Indeed, these cloud movements were the main theme of the galactic weather, and they played a grand role in portraying the transitions of the galaxy.

In the Milky Way Galaxy, dark matter accounted for about 84% of the mass, while the mass of stars only made up about 4% of the total mass of the galaxy. Besides, about 12% of the mass was made up of non-luminous materials like gas, dust, and planets in the galaxy.
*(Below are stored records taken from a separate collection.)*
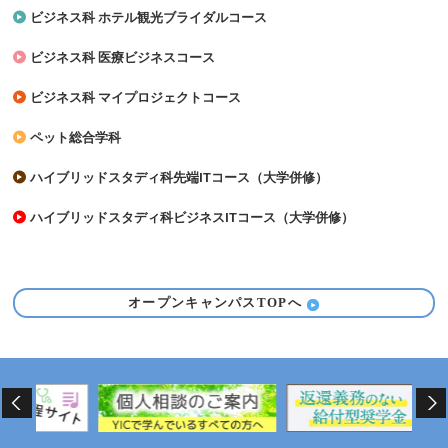
ビジネス科 ホテル観光ブライダルコース
ビジネス科 医療ビジネスコース
ビジネス科 マイプロジェクトコース
ペット総合学科
ハイブリッドスタディ科先端ITコース（大学併修）
ハイブリッドスタディ科ビジネスITコース（大学併修）
オープンキャンパスTOPへ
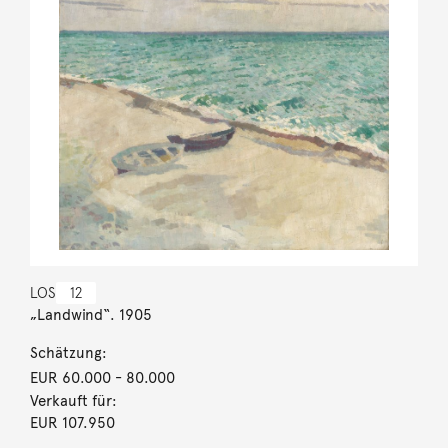
LOS
12
„Landwind“. 1905
Schätzung:
EUR 60.000
- 80.000
Verkauft für:
EUR 107.950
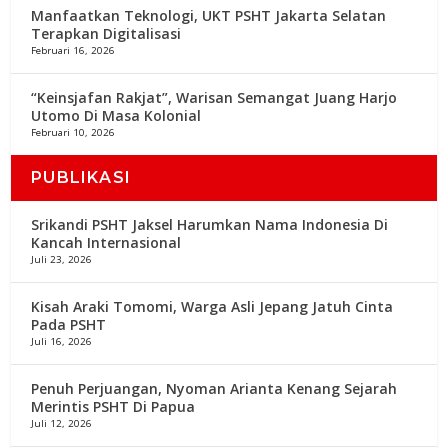
Manfaatkan Teknologi, UKT PSHT Jakarta Selatan
Terapkan Digitalisasi
Februari 16, 2026
“Keinsjafan Rakjat”, Warisan Semangat Juang Harjo
Utomo Di Masa Kolonial
Februari 10, 2026
PUBLIKASI
Srikandi PSHT Jaksel Harumkan Nama Indonesia Di
Kancah Internasional
Juli 23, 2026
Kisah Araki Tomomi, Warga Asli Jepang Jatuh Cinta
Pada PSHT
Juli 16, 2026
Penuh Perjuangan, Nyoman Arianta Kenang Sejarah
Merintis PSHT Di Papua
Juli 12, 2026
This meant that if we discounted dark matter, then the mass of the non-luminous materials like gas, dust, and planets in the galaxy was actually three times that of the stars.

As for planets, they also held a small fraction of the mass in the galaxy. Most stars did not contain planets, and a planetary system like the Solar System with numerous planets was not common. Even within the Solar System, the Sun made up 99.86% of the total mass, making the mass of the planets comparatively negligible.

Galactic Meteorology was more like a discipline studying the gas and dust clouds in the Milky Way Galaxy; where there were mysteries, dangers also originated.

In front of the Divine Vessel Civilization's route was also such a dark wall, as if a chasm before the civilization, inspiring awe. However, fortunately, this dark wall was still over a thousand light years away, so there was no need for immediate worry.

Of course, the Divine Vessel Civilization had the capability to navigate around this dark wall, but with countless such dark walls within the galactic arms, how could we bypass each one?

These dark walls concealed unknown threats but also harbored the limitless potential for exploration and discovery.